### What this task involves
Retype the listing exactly, minus its pictures.

### Dataset entries
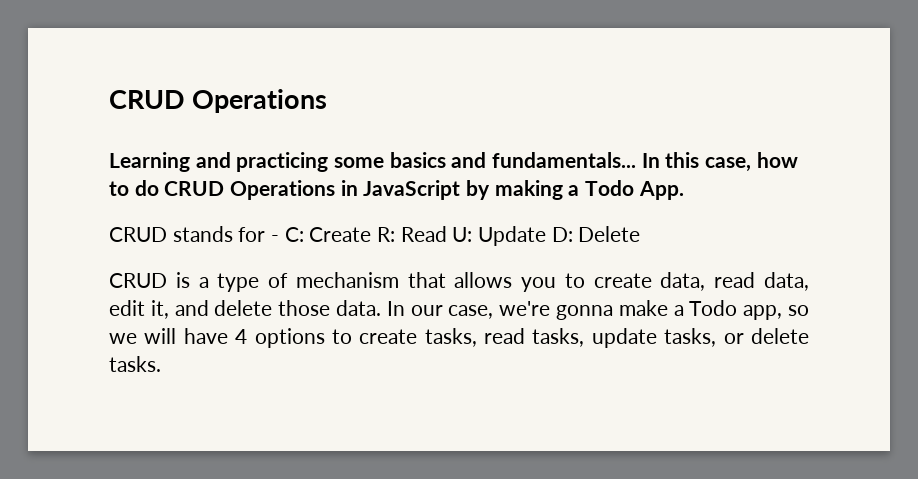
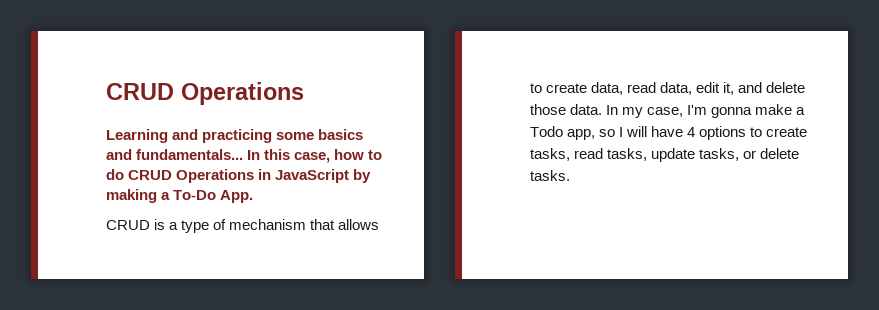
[585,180,635,196] Todo -> [173,190,217,200] To-Do
[109,226,641,246] // CRUD stands for - C: Create R: Read U: Update D: Delete -> (254, 196) none
[521,277,557,292] you -> (380, 224) none
[410,301,551,319] our case, we're -> [622,105,708,118] my case, I'm
[109,333,137,344] we -> [619,127,624,137] I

### Reply to the exercise
[585,180,635,196] Todo -> [173,190,217,200] To-Do
[109,226,641,246] // CRUD stands for - C: Create R: Read U: Update D: Delete -> (254, 196) none
[521,277,557,292] you -> (380, 224) none
[410,301,551,319] our case, we're -> [622,105,708,118] my case, I'm
[109,333,137,344] we -> [619,127,624,137] I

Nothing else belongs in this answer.